● What to do:
Answer these questions from the passage on intestinal lipids in DIO mice:
(a) Which three lipids seem to accumulate little in intestinal cells despite a large dietary lipid load?
(b) Which enzyme, described as a key enzyme of lipid beta-oxidation, showed reduced expression?
(c) What does the decrease in ACC phosphorylation in DIO animals indicate?

● Study text:
——————————
Together with our previously reported results on systemic lipid parameters
in DIO mice [3], the present study suggests that despite a large dietary lipid
load, little cholesterol, phospholipids and triglycerides seem to accumulate
in intestinal cells. In contrast, the increase in jejunal fatty acids may
stem from an overload of the lipid producing machinery of enterocytes.
Indeed, our results showed that the expression of FAS was diminished in
DIO animals. This would limit fatty acid synthesis in accordance with the
large dietary supply of the latter. Similarly, the expression of CPT-1, a key
enzyme of lipid beta-oxidation, was also reduced. This would limit the
oxidation of fatty acids and contribute further to their observed cellular
accumulation. On the other hand, ACC phosphorylation (pACC) was
decreased in DIO animals and this indicates an increase in ACC activity.
——————————
● Given data:
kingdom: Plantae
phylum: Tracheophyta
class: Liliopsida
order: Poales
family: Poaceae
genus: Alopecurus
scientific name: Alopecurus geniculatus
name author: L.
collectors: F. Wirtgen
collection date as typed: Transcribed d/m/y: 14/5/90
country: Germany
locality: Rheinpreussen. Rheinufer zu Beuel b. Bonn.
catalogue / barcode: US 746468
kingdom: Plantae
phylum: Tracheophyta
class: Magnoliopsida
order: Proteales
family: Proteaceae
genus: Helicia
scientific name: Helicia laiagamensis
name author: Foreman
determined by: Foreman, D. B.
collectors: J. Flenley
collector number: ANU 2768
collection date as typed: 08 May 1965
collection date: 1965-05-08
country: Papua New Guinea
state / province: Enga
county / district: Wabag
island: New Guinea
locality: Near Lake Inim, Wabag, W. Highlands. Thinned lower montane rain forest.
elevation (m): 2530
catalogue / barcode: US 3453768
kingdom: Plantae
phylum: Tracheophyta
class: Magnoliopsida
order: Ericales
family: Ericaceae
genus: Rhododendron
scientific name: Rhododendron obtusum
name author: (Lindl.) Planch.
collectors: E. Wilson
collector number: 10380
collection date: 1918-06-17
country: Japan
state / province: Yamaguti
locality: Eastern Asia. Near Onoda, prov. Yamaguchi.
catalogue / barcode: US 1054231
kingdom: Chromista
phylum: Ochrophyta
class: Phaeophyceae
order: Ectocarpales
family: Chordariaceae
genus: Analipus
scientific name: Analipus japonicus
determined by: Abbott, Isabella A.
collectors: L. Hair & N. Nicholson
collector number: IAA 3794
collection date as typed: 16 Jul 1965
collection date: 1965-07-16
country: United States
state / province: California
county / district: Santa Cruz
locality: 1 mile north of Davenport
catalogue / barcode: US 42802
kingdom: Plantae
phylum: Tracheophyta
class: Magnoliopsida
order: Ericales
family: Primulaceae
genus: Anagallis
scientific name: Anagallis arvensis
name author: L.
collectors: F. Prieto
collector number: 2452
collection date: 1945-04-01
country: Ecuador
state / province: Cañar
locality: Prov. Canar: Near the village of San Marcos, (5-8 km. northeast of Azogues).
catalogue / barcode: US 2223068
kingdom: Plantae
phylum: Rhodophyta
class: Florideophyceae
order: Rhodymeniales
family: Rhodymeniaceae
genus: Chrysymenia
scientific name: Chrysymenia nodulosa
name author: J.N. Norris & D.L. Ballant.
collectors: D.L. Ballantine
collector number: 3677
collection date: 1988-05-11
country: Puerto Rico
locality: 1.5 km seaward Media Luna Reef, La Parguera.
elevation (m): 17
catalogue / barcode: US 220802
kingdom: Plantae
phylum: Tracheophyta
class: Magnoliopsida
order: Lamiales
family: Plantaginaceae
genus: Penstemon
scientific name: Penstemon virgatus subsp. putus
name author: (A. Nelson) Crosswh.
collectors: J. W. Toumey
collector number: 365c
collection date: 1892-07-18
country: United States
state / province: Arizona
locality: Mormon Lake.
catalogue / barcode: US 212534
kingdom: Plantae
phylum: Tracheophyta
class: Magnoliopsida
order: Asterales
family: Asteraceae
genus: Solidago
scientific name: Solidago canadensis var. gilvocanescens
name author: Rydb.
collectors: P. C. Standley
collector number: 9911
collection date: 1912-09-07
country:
——————————
● Response area:
(a) Cholesterol, phospholipids and triglycerides.
(b) CPT-1.
(c) An increase in ACC activity.